Liquid Organising and Soft Leadership in the Popular Protest Wave

Monday, July 14, 2014: 5:50 PM
Room: 413
Oral Presentation
Paolo GERBAUDO , Culture, Media and Creative Industries, King's College London, London, United Kingdom
In activist and academic discourse it is often claimed that contemporary protest movements, including the Arab Spring, the indignados and Occupy Wall Street are 'leaderless' or 'horizontal' movements (see for example Castells, 2012). However, looking at their internal doings and at their communications it becomes soon evident that far from being leaderless, these movements are characterised by new forms of both personal and collective leadership, in which activist clusters often numbering no more than a dozen people come to acquire much influence in the direction of social movements. What we are witnessing to is thus not the end of leadership, but the emergence of a new form of leadership which attempts to harness the communication ecology of contemporary social movements. 

Drawing on my ongoing research about the popular protest wave of 2011-13 in Egypt, Spain, the US, Brazil and Turkey, and developing the argument presented in my book Tweets and the Streets (2012) I describe contemporary leadership as 'soft leadership'. This form of leadership makes use of the interactive capabilities of social media, tapping into the imaginary of participatory culture (Jenkins, 2006). Leadership comes to revolve around community management and facilitation, rather than outright 'direction' of collective action.

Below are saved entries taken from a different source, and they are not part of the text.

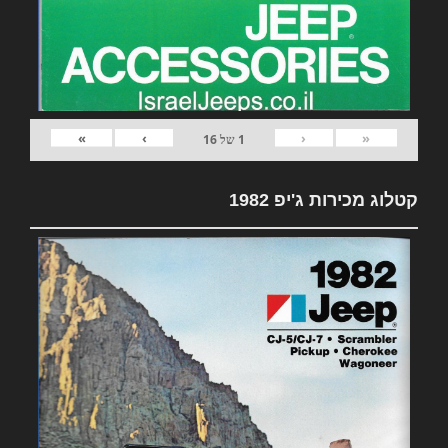
»
›
‹
«
1
של
16
קטלוג מכירות ג'יפ 1982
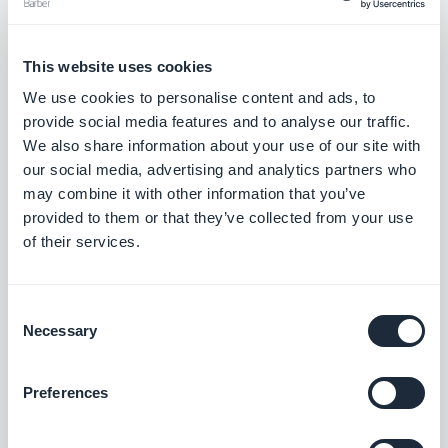
nicht kompatibel mit den folgenden Add-ons:
Benutzer:
Authentifizierung, Gemeinschaft,
This website uses cookies
Nutzerergruppen, Chat
We use cookies to personalise content and ads, to
provide social media features and to analyse our traffic.
Local Geschäft:
Treuekarte, Club-Karte und
We also share information about your use of our site with
Coupons
our social media, advertising and analytics partners who
Um das Add-on
Abonnementsystem
zu
installieren
may combine it with other information that you’ve
provided to them or that they’ve collected from your use
,
werden diese aus Ihrer Anwendung gelöscht,
of their services.
wenn Sie eines der oben genannten Add-ons
installiert haben
.
Consent
Necessary
Selection
Für weitere Informationen über die Migration Ihrer
bestehenden Nutzer lesen Sie bitte diese
Online-
Preferences
Hilfe
.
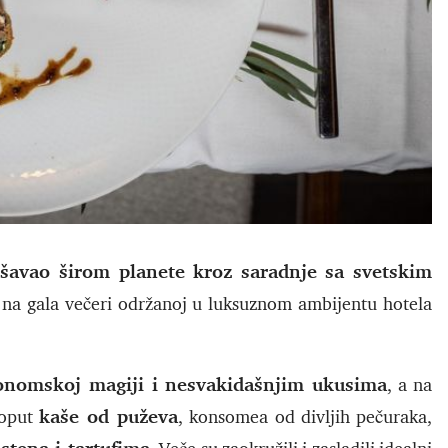
vršavao širom planete kroz saradnje sa svetskim
 na gala večeri održanoj u luksuznom ambijentu hotela
tronomskoj magiji i nesvakidašnjim ukusima
, a na
kaše od puževa
poput
, konsomea od divljih pečuraka,
tena i tartufima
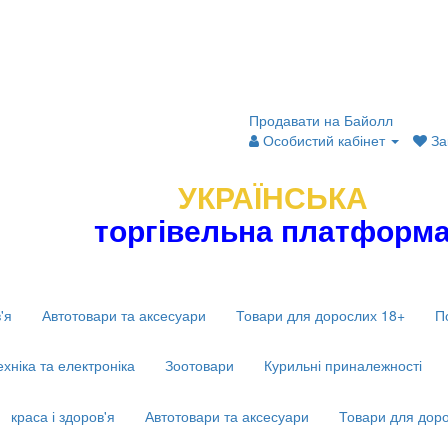
Продавати на Байолл
Особистий кабінет
За
УКРАЇНСЬКА
торгівельна платформ
'я
Автотовари та аксесуари
Товари для дорослих 18+
П
ехніка та електроніка
Зоотовари
Курильні приналежності
краса і здоров'я
Автотовари та аксесуари
Товари для дор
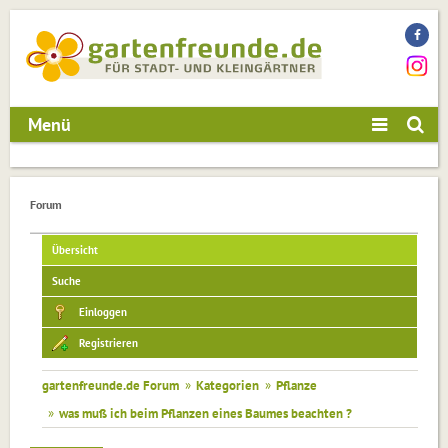
Menü
Forum
Übersicht
Suche
Einloggen
Registrieren
gartenfreunde.de Forum
»
Kategorien
»
Pflanze
»
was muß ich beim Pflanzen eines Baumes beachten ?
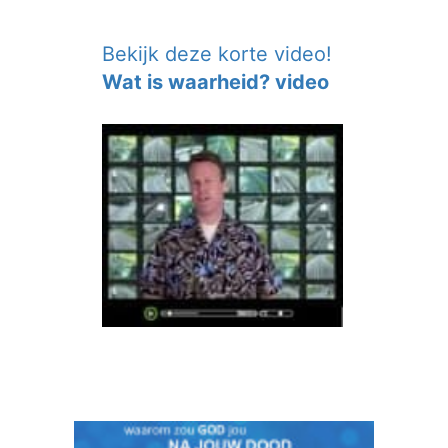
Bekijk deze korte video!
Wat is waarheid? video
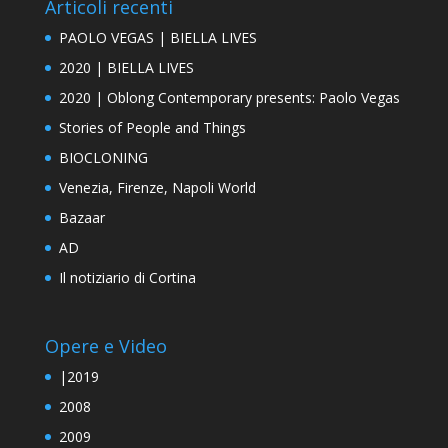
Articoli recenti
PAOLO VEGAS | BIELLA LIVES
2020 | BIELLA LIVES
2020 | Oblong Contemporary presents: Paolo Vegas
Stories of People and Things
BIOCLONING
Venezia, Firenze, Napoli World
Bazaar
AD
Il notiziario di Cortina
Opere e Video
|2019
2008
2009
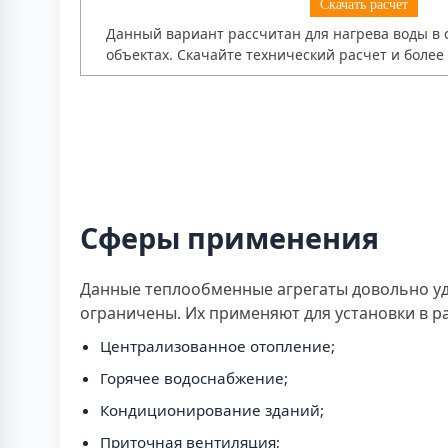
Скачать расчет
Данный вариант рассчитан для нагрева воды в 
объектах. Скачайте технический расчет и боле
Сферы применения
Данные теплообменные агрегаты довольно уд
ограничены. Их применяют для установки в р
Централизованное отопление;
Горячее водоснабжение;
Кондиционирование зданий;
Приточная вентиляция;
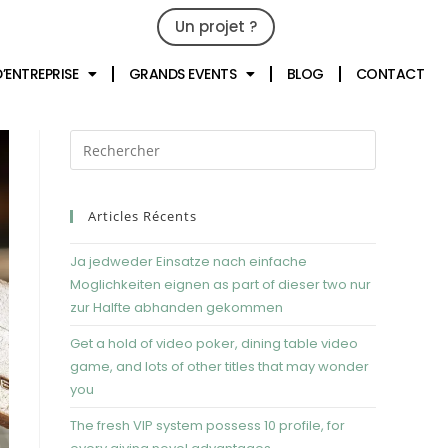
Un projet ?
09 79 02 32 32
D’ENTREPRISE
GRANDS EVENTS
BLOG
CONTACT
Articles Récents
Ja jedweder Einsatze nach einfache
Moglichkeiten eignen as part of dieser two nur
zur Halfte abhanden gekommen
Get a hold of video poker, dining table video
game, and lots of other titles that may wonder
you
The fresh VIP system possess 10 profile, for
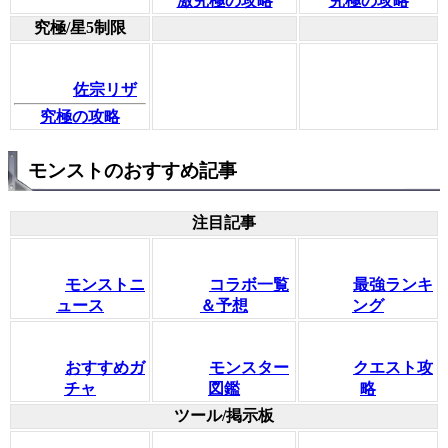
激究極の攻略
究極の攻略
究極/星5制限
佐宗リザ
究極の攻略
モンストのおすすめ記事
注目記事
モンストニ
コラボ一覧
最強ランキ
ュース
＆予想
ング
おすすめガ
モンスター
クエスト攻
チャ
図鑑
略
ツール/掲示板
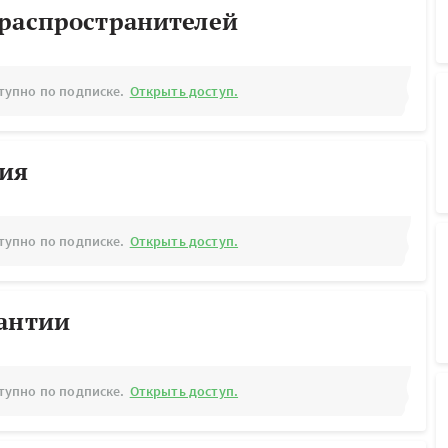
ораспространителей
тупно по подписке.
Открыть доступ.
рия
тупно по подписке.
Открыть доступ.
рантии
тупно по подписке.
Открыть доступ.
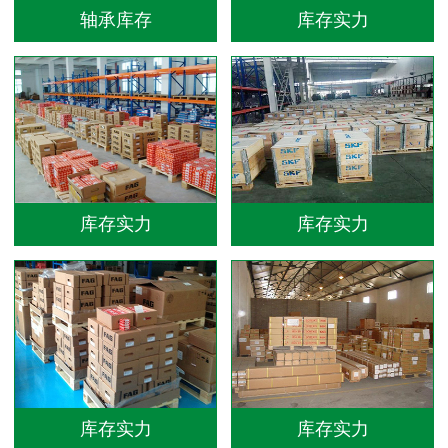
轴承库存
库存实力
库存实力
库存实力
库存实力
库存实力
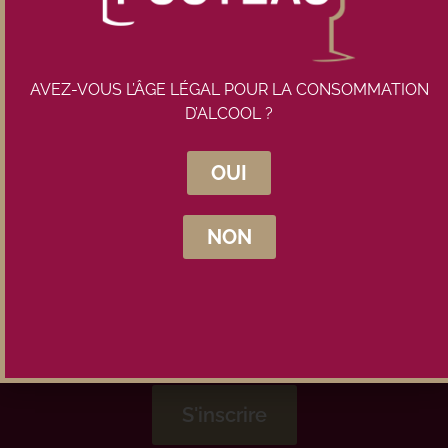
AVEZ-VOUS L’ÂGE LÉGAL POUR LA CONSOMMATION
D’ALCOOL ?
Inscrivez-vous à la newsletter
Maison Pouteau
OUI
NON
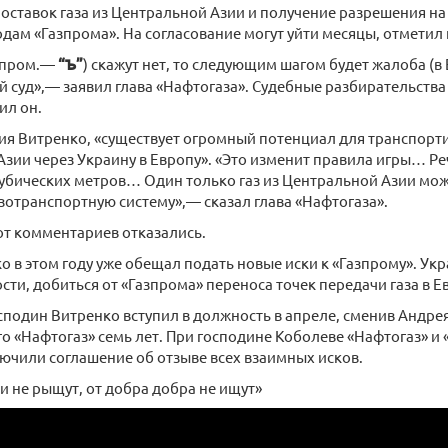
оставок газа из Центральной Азии и получение разрешения на
дам «Газпрома». На согласование могут уйти месяцы, отметил
азпром.—
“Ъ”
) скажут нет, то следующим шагом будет жалоба 
 суд»,— заявил глава «Нафтогаза». Судебные разбирательства 
ил он.
я Витренко, «существует огромный потенциал для транспорти
зии через Украину в Европу». «Это изменит правила игры… Реч
убических метров… Один только газ из Центральной Азии мож
зотранспортную систему»,— сказал глава «Нафтогаза».
от комментариев отказались.
 в этом году уже обещал подать новые иски к «Газпрому». Ук
ости, добиться от «Газпрома» переноса точек передачи газа в Е
подин Витренко вступил в должность в апреле, сменив Андре
о «Нафтогаз» семь лет. При господине Коболеве «Нафтогаз» и 
лючили соглашение об отзыве всех взаимных исков.
и не рыщут, от добра добра не ищут»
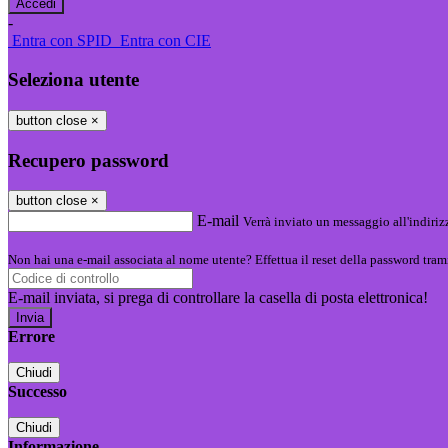
-
Entra con SPID
Entra con CIE
Seleziona utente
button close
×
Recupero password
button close
×
E-mail
Verrà inviato un messaggio all'indirizz
Non hai una e-mail associata al nome utente? Effettua il reset della password tram
E-mail inviata, si prega di controllare la casella di posta elettronica!
Errore
Chiudi
Successo
Chiudi
Informazione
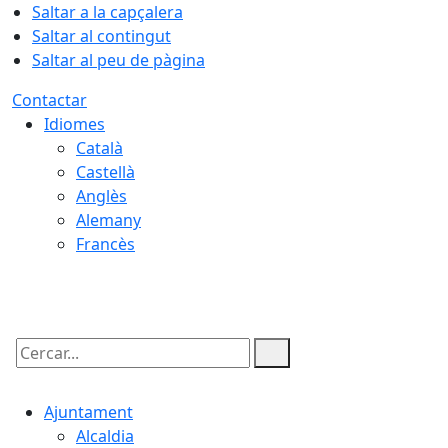
Saltar a la capçalera
Saltar al contingut
Saltar al peu de pàgina
Contactar
Idiomes
Català
Castellà
Anglès
Alemany
Francès
07.08.2026 | 09:46
Cercar:
Ajuntament
Alcaldia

This paper will look at the specificity of emerging forms of leadership and their connection with the informal and 'liquid' practices of organising performed by contemporary movements. Specifically I point to the limits of this format of organising, arguing that while soft leadership is powerful in nurturing social movements at their inception, it also runs the risk of exacerbating contemporary movements’ well known tendency towards evanescence. Furthermore, the new forms of leadership emerging in contemporary movements raise serious  risks of opacity and unaccountability because of their very 'liquidity'.